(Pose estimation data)
┄┄┄┄┄┄

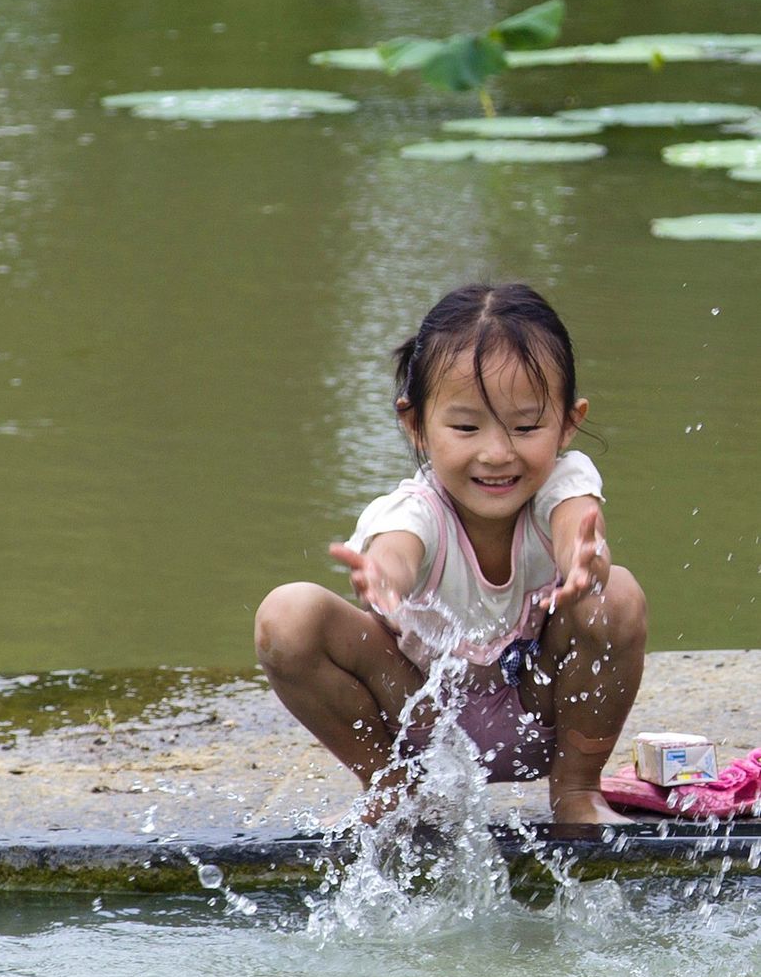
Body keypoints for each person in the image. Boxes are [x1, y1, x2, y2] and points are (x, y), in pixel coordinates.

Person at [255, 283, 647, 825]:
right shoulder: (415, 509)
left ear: (568, 423)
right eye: (466, 427)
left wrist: (584, 556)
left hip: (539, 707)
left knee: (618, 594)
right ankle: (393, 788)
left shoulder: (564, 482)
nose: (497, 453)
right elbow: (399, 550)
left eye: (526, 426)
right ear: (415, 424)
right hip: (419, 711)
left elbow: (570, 522)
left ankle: (577, 791)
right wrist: (382, 575)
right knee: (287, 616)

┄┄┄┄┄┄

> _REQUIRED ACTION_
The line containing "left hip: (539, 707)" and every line after it, through the end of the records, should be repeated exactly and alone.

> _YOUR RESPONSE_
left hip: (539, 707)
left knee: (618, 594)
right ankle: (393, 788)
left shoulder: (564, 482)
nose: (497, 453)
right elbow: (399, 550)
left eye: (526, 426)
right ear: (415, 424)
right hip: (419, 711)
left elbow: (570, 522)
left ankle: (577, 791)
right wrist: (382, 575)
right knee: (287, 616)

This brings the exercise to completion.